Grape Number One: I actually already got my first wish on Election Day. In veterinary terms, I wish the new Canine-in-Chief a long, healthy life with eight years of it in the White House. Personally I'm voting for a standard poodle. Although I'd love if the Obama's adopted an adult rescue dog, with Malia's allergies they need a hypoallergenic breed...and those girls deserve the fun of a puppy. Being part of a multiracial family myself, I particularly appreciated the President-elect publicly referring to himself as a mutt. Mutts have been grossly underrated. On the other hand I think he called smaller canine breeds "girly dogs." We may need to work on him about sexism and gender stereotypes.
Grape Number Two: I wish I could always run every diagnostic test needed on every pet and no one had to worry about money.
Grape Number Three: Since I'm probably not going to get Number Two, I wish that veterinarians and pet owners work together through the current financial crisis, making sure our animals stay healthy and that no pet suffers because of lack of funds. It is a balancing act, practicing good medicine while respecting economic realities.
Grape Number Four: I wish clients would do what I tell them. If the medication says "give until gone," that means give until gone. It's English. It doesn't mean give half the dose because you're afraid it's too strong. It doesn't mean give twice the dose because more is better. It doesn't mean stop halfway through because the sore, cough, fever, lump looks better to you.
Grape Number Five: I wish people who insist on not doing what I tell them fess up. It is more helpful if you're honest than if I think I missed the diagnosis or my treatment didn't work. If you forgot to give the pills, or used homeopathy instead, or Fido just got better on his own, let me in on the secret.
Grape Number Six: I wish I always knew the right answer. Number Seven: I wish that in 2009 all Island pets stay healthy and safe.
Grape Number Eight: Since I'm probably not going to get Number Six or Seven, I wish more pet owners take advantage of the expertise of specialists in the event of serious illness or injury. We local veterinarians may be talented general practitioners but if Rover has an obscure neurological disorder or Fluffy needs her knee rebuilt, see the specialist.
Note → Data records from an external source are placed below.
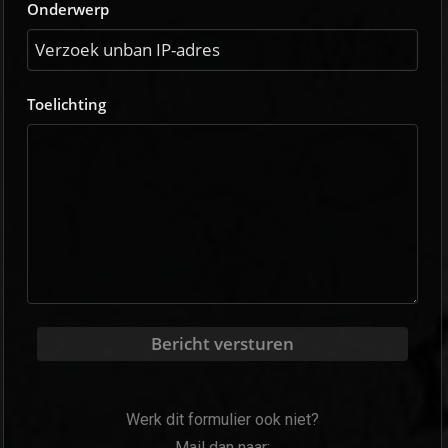
Onderwerp
Toelichting
Bericht versturen
Werk dit formulier ook niet?
Mail dan naar: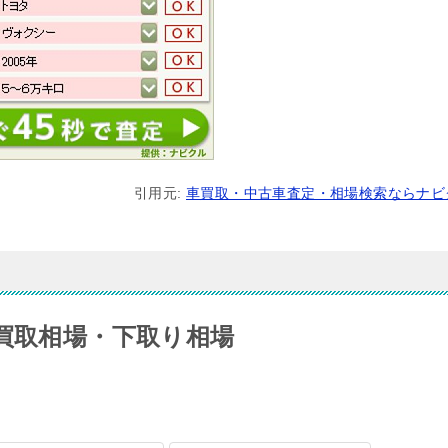
引用元:
車買取・中古車査定・相場検索ならナビ
の買取相場・下取り相場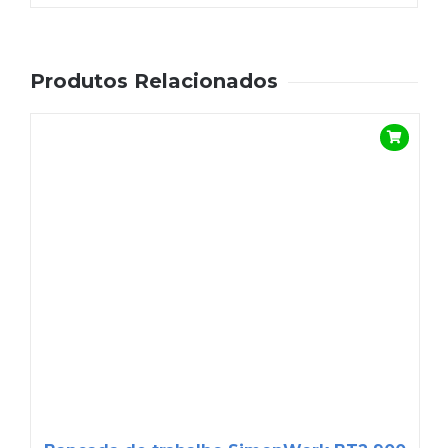
Produtos Relacionados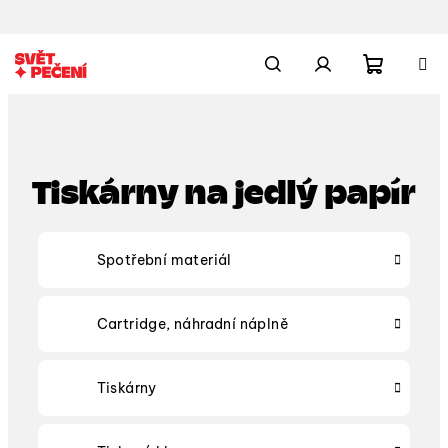
Přejít
na
obsah
Nákupn
Hledat
Přihlášení
košík
Tiskárny na jedlý papír
Spotřební materiál
Cartridge, náhradní náplně
Tiskárny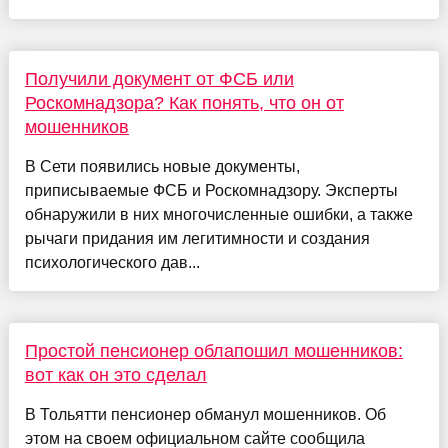
Получили документ от ФСБ или
Роскомнадзора? Как понять, что он от
мошенников
В Сети появились новые документы,
приписываемые ФСБ и Роскомнадзору. Эксперты
обнаружили в них многочисленные ошибки, а также
рычаги придания им легитимности и создания
психологического дав...
Простой пенсионер облапошил мошенников:
вот как он это сделал
В Тольятти пенсионер обманул мошенников. Об
этом на своем официальном сайте сообщила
Grape Number Nine: I wish my book gets published.
Grape Number Ten: I wish people will love their pets and strengthen the human-animal bond. Sign up for obedience class or agility training. It's fun. Take your dog for long beach walks. It's good for the soul and the waistline. Let the cats sleep on the bed. They make great foot-warmers and are still cheaper than heating oil. Cherish these companions and appreciate the simple gifts they give us every day.
Grape Number Eleven: I wish they ate fewer grapes in Ecuador.
Grape Number Twelve: I wish. . . I wish. . . Oh. I know. I wish you a Happy New Year.